Your goal: Lines from the opening of the material through the line containing "thumb ip: (1164, 774)" must be duplicated word for word. Pictures are not.

Source material:

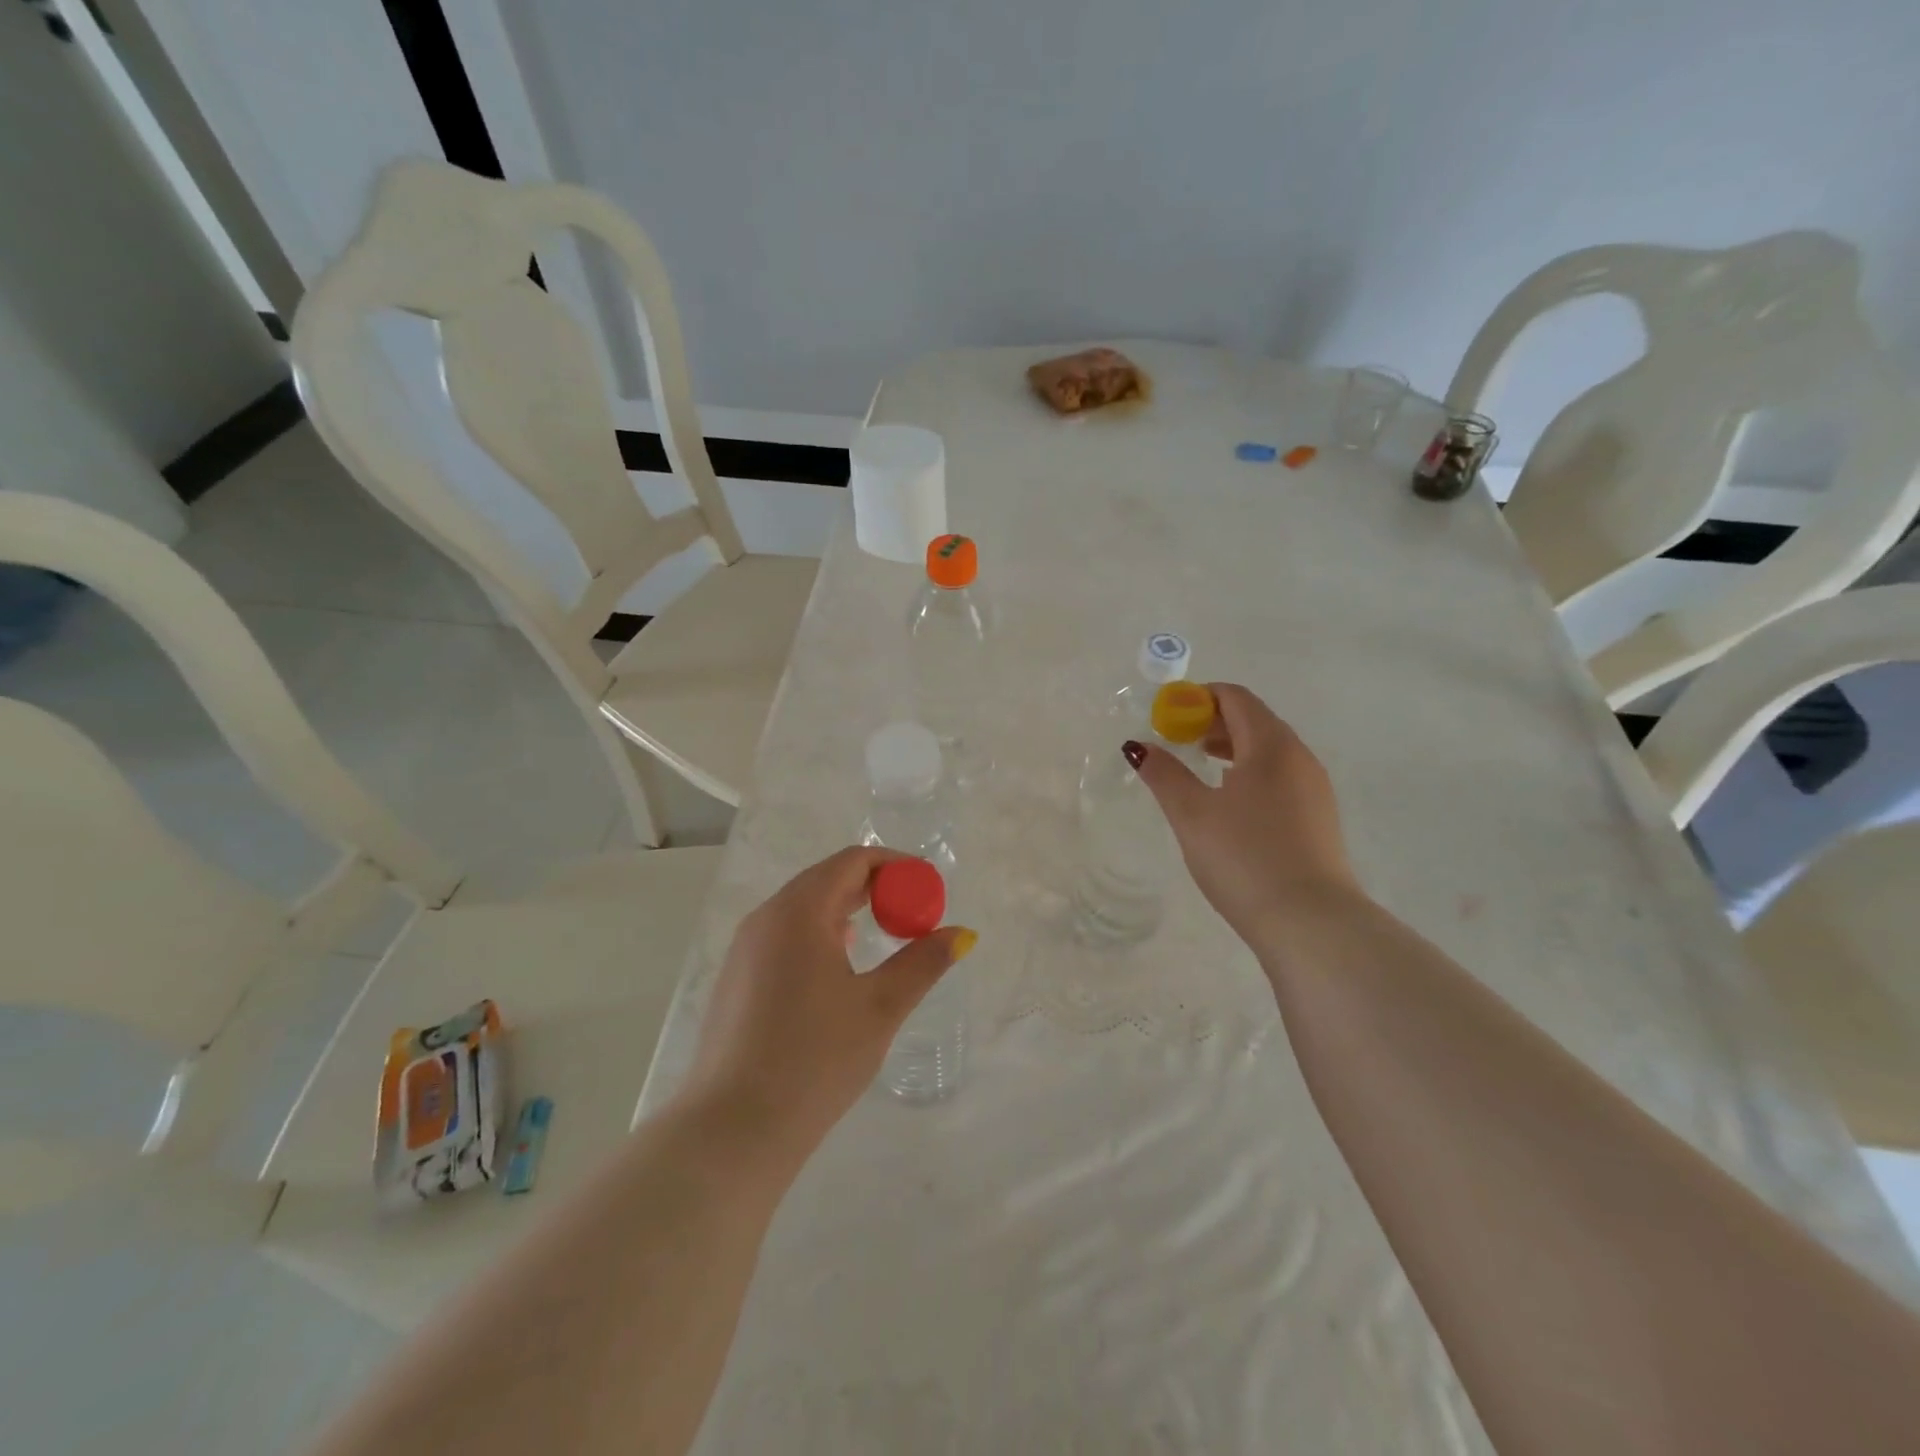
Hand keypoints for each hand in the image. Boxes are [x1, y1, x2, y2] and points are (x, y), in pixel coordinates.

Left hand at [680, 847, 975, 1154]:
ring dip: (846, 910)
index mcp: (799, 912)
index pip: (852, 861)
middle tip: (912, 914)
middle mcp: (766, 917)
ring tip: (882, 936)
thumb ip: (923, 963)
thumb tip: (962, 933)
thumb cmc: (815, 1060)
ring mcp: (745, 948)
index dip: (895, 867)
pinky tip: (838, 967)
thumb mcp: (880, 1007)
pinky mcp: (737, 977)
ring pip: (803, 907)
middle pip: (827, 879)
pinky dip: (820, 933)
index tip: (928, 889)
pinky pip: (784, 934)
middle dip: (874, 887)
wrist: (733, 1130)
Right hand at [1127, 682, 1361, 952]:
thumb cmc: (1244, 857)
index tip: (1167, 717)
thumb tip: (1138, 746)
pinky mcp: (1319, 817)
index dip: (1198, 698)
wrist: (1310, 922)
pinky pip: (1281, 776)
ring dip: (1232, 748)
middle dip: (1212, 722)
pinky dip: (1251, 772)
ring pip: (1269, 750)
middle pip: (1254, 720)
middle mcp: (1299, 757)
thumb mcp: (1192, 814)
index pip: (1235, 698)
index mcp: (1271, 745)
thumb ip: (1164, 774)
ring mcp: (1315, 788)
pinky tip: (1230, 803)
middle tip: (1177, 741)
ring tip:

Output of the exercise:
Hand keypoints for each hand in the image. Boxes are [x1, y1, x2, y2] and points are (x, y), in pixel coordinates.

Left hand at [680, 847, 975, 1154]:
ring dip: (846, 910)
index mcp: (799, 912)
index pip: (852, 861)
middle tip: (912, 914)
middle mcp: (766, 917)
ring tip: (882, 936)
thumb ip: (923, 963)
thumb tip: (962, 933)
thumb cmc: (815, 1060)
ring mcp: (745, 948)
index dip: (895, 867)
pinky tip: (838, 967)
thumb mcp: (880, 1007)
pinky mcp: (737, 977)
ring pip: (803, 907)
middle pip: (827, 879)
pinky dip: (820, 933)
index tip: (928, 889)
pinky pip: (784, 934)
middle dip: (874, 887)
wrist: (733, 1130)
Right hand at [1127, 682, 1361, 952]:
thumb cmc: (1244, 857)
index tip: (1167, 717)
thumb tip: (1138, 746)
pinky mcp: (1319, 817)
index dip: (1198, 698)
wrist: (1310, 922)
pinky pip: (1281, 776)
ring dip: (1232, 748)
middle dip: (1212, 722)
pinky dip: (1251, 772)
ring pip: (1269, 750)
middle pip: (1254, 720)
middle mcp: (1299, 757)
thumb mcp: (1192, 814)
index pip: (1235, 698)
index mcp: (1271, 745)
thumb ip: (1164, 774)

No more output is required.